Scientists managed to find such mummies in the town of Abusir el-Melek on the banks of the Nile in central Egypt. It was a center of pilgrimage and worship for Osiris, the god of fertility and the Nile, and a popular burial place for nobles and officials from Memphis and other major cities of Ancient Egypt, as well as less wealthy people.

Over 150 mummies were buried here during the Middle Kingdom and in later historical periods. The genomes of 90 of them were only partially read, and only three mummies contained enough genetic material to completely restore DNA.

This, according to Krause, was quite enough to trace how the population of Ancient Egypt changed over time, how it was influenced by various events of that period, for example, the invasion of the "Sea Peoples" in the era of Ramses II or the ancient Romans and Macedonians in antiquity …

In total, as the sets of small mutations in the DNA of mummies show, about 300 thousand people lived in central Egypt at that time, and the population of this region remained almost unchanged throughout this period, which indicates its high stability.

As Krause and his colleagues note, the ancient Egyptians were related to the peoples living in the Levant, and were also close to the first inhabitants of Europe and the Anatolian Peninsula. Interestingly, the invasions of foreigners actually did not affect the life of the ancient Egyptians in any way and did not lead to large-scale genetic restructuring until the time of the fall of the Roman Empire.

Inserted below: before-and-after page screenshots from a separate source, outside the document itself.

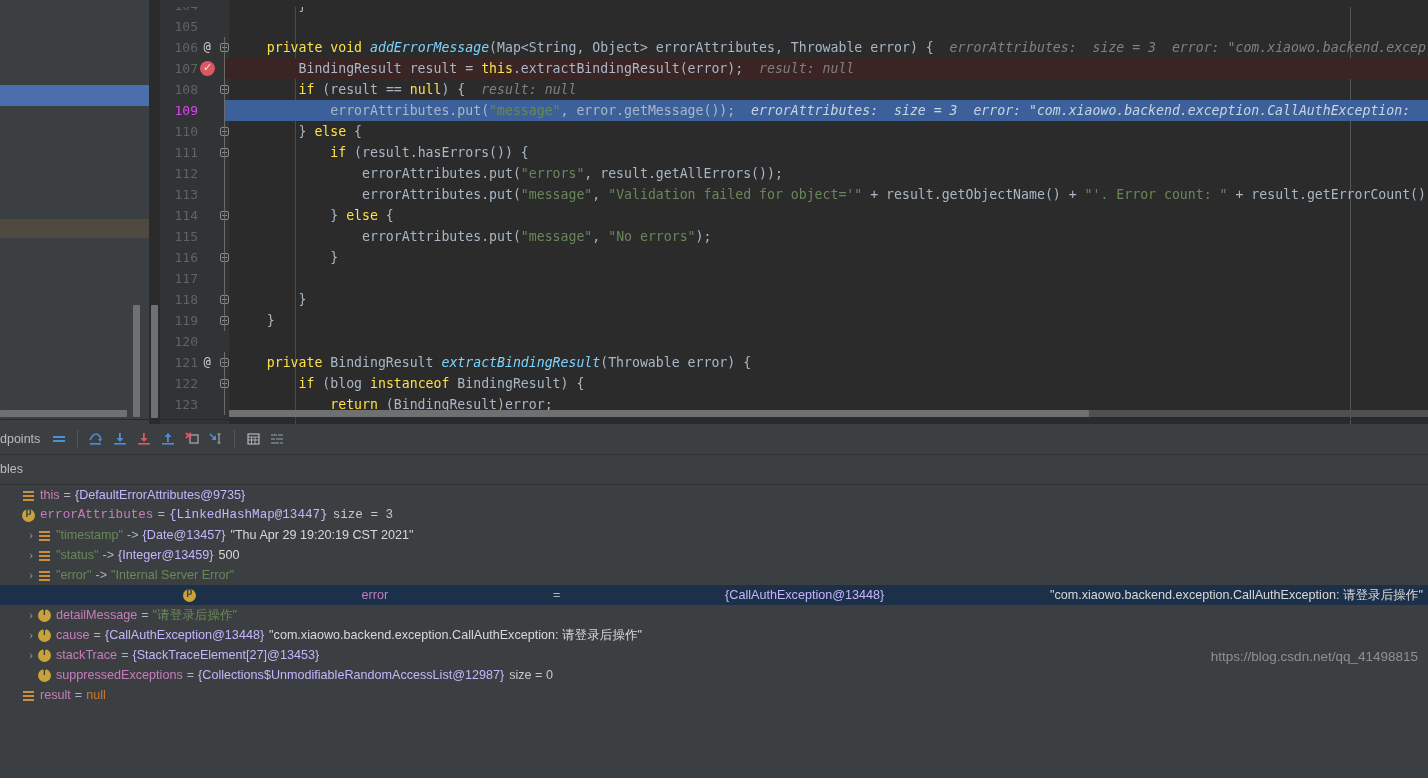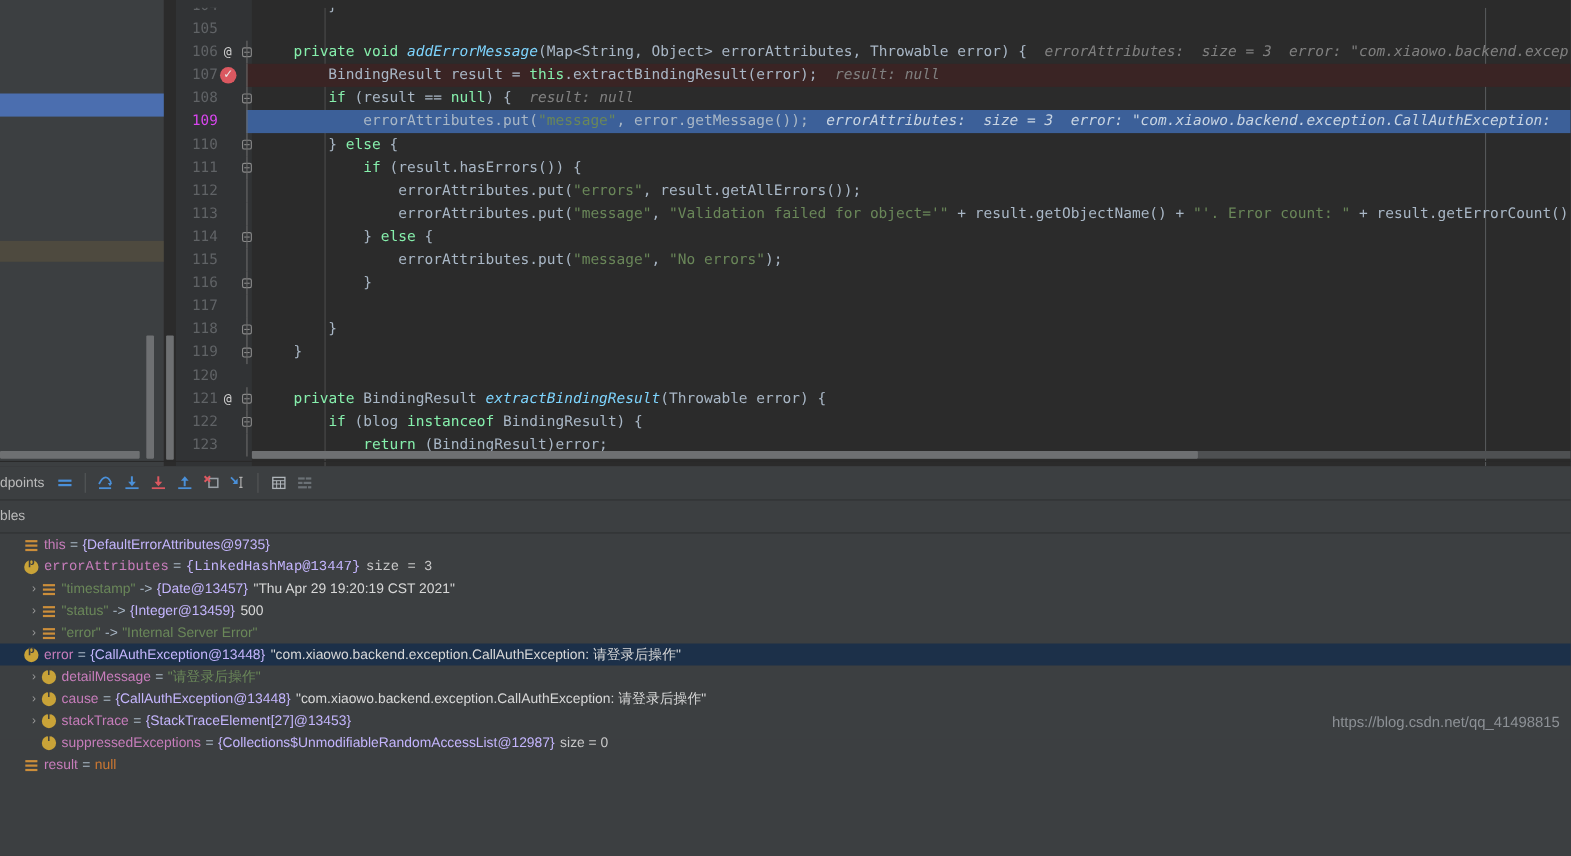"private" .kw { color: #86efac -> #fde047 }
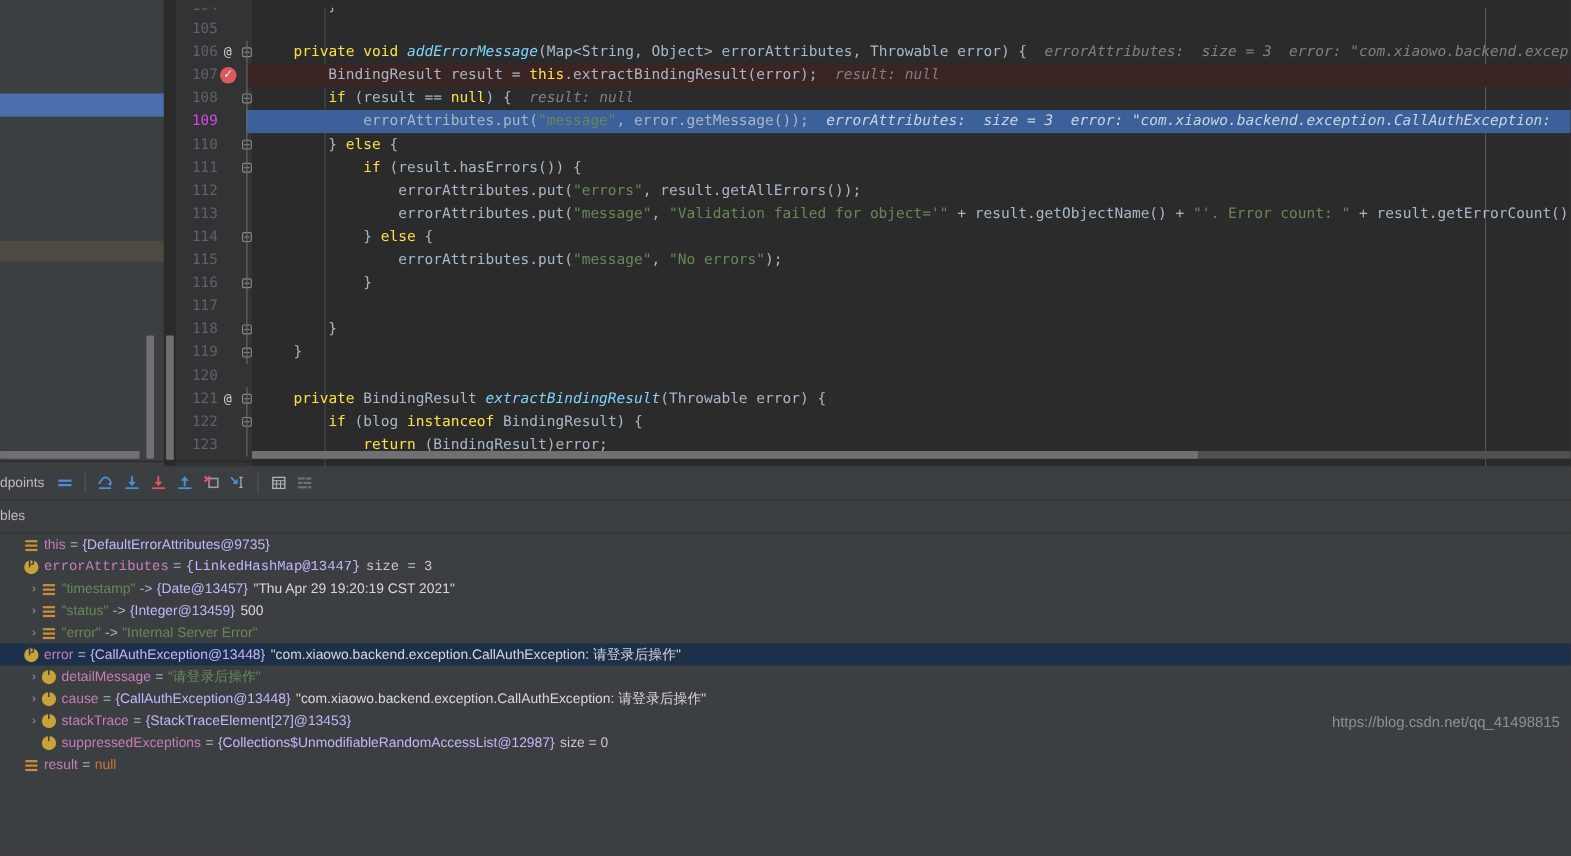"error" .vrow.selected { justify-content: none -> space-between }
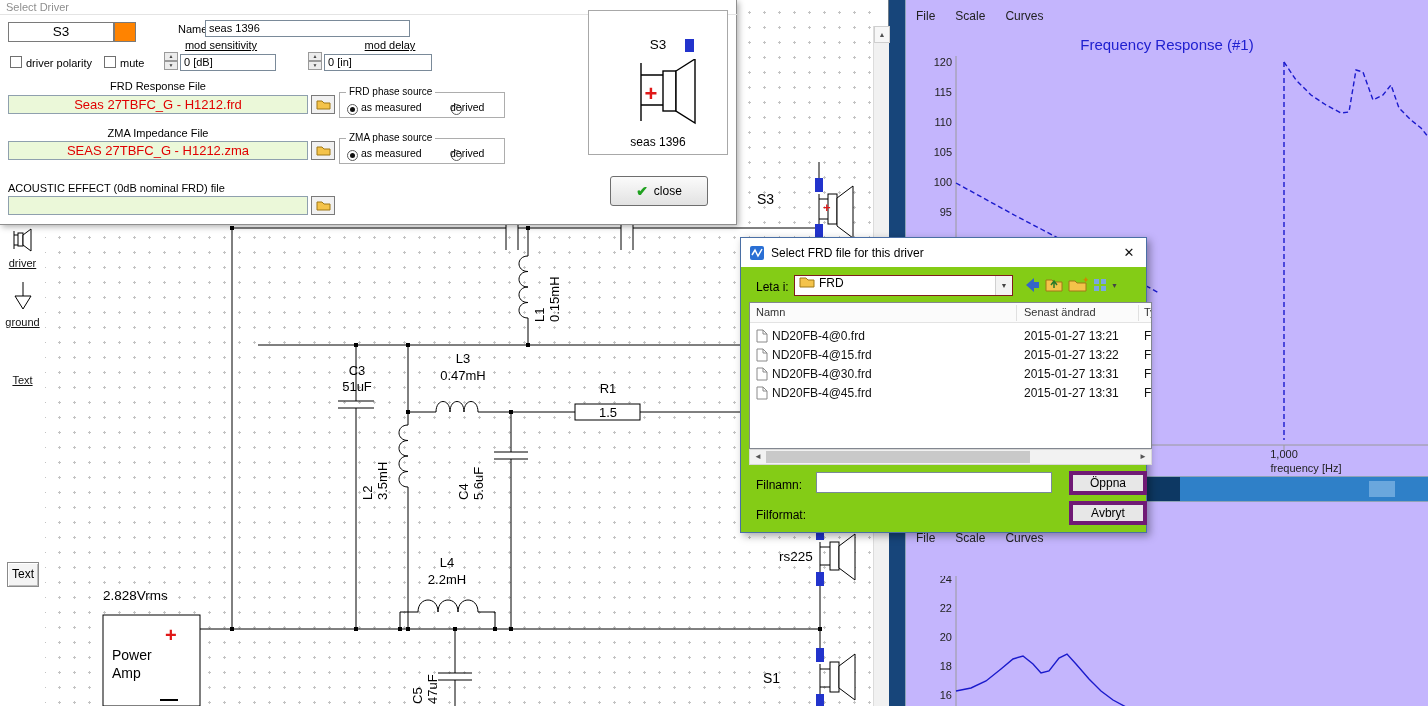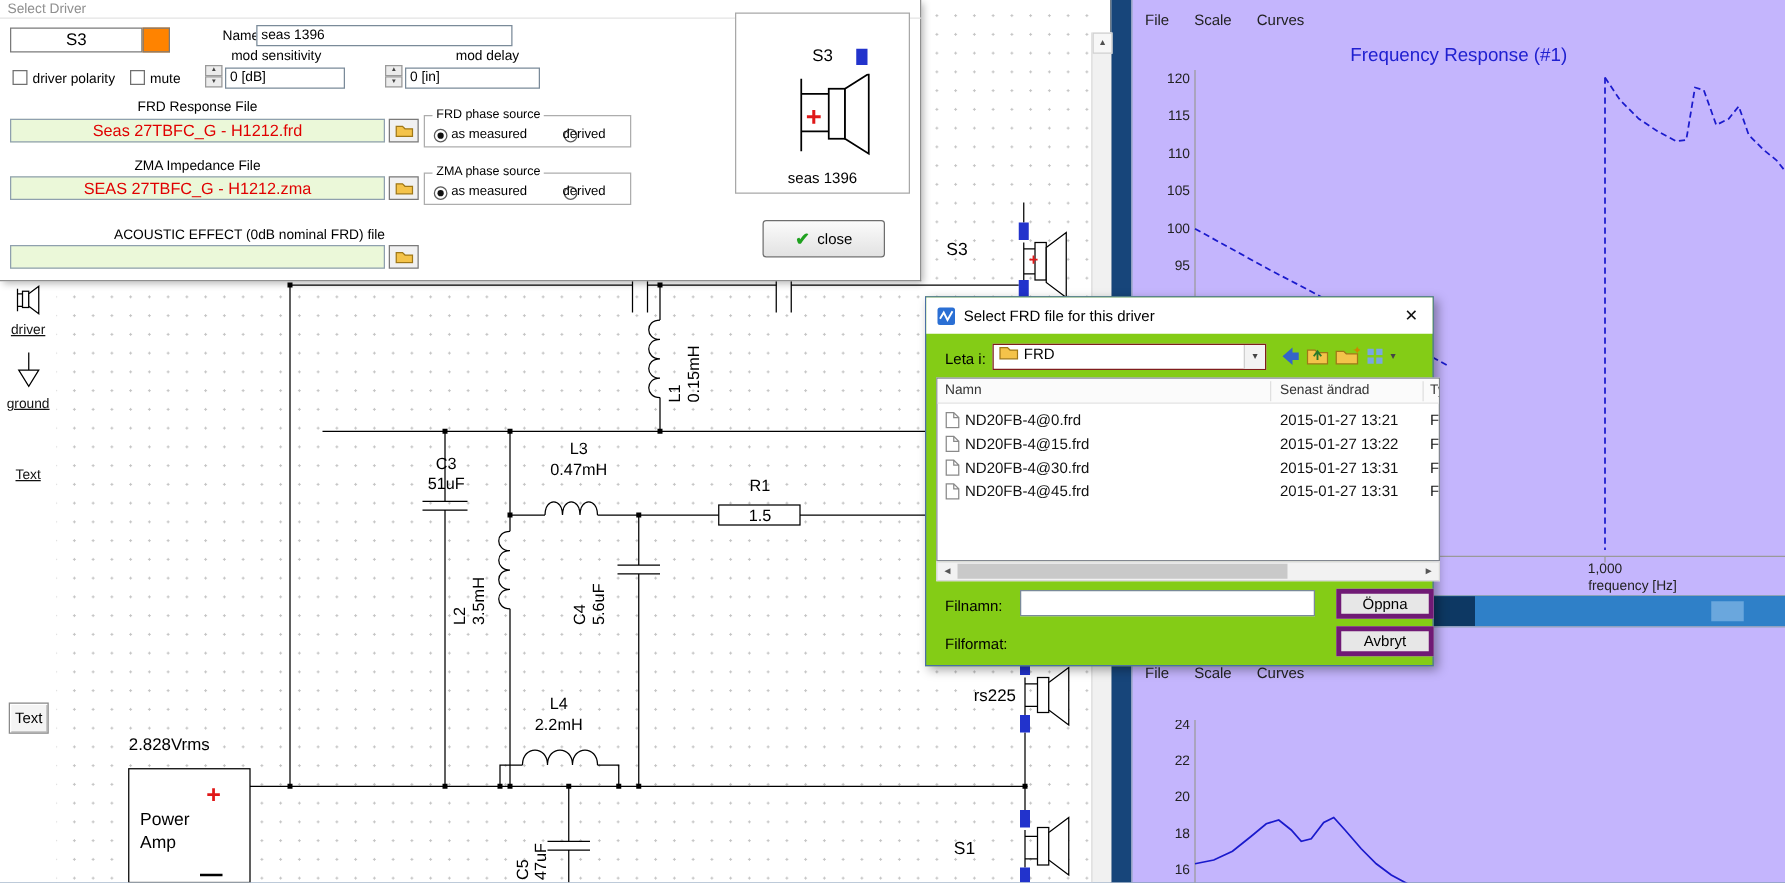"mod sensitivity" .ul { text-decoration: none -> underline }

Their modern descendants, the Coptic Egyptians, are very different in this respect from their ancestors - their DNA contains eight percent more genes inherited from populations of people from southern Africa. Why this happened, scientists do not yet know, but they believe that migration processes intensified after the fall of ancient empires, when people from the central regions of Africa began to move northward, populating the fertile Nile Valley and its delta.

One of the reasons for these migrations, as scientists suggest, could be the slave trade, which reached its peak during the Arab and Ottoman rule, but unambiguous conclusions can only be drawn after analyzing the DNA of people who lived in Egypt at that time.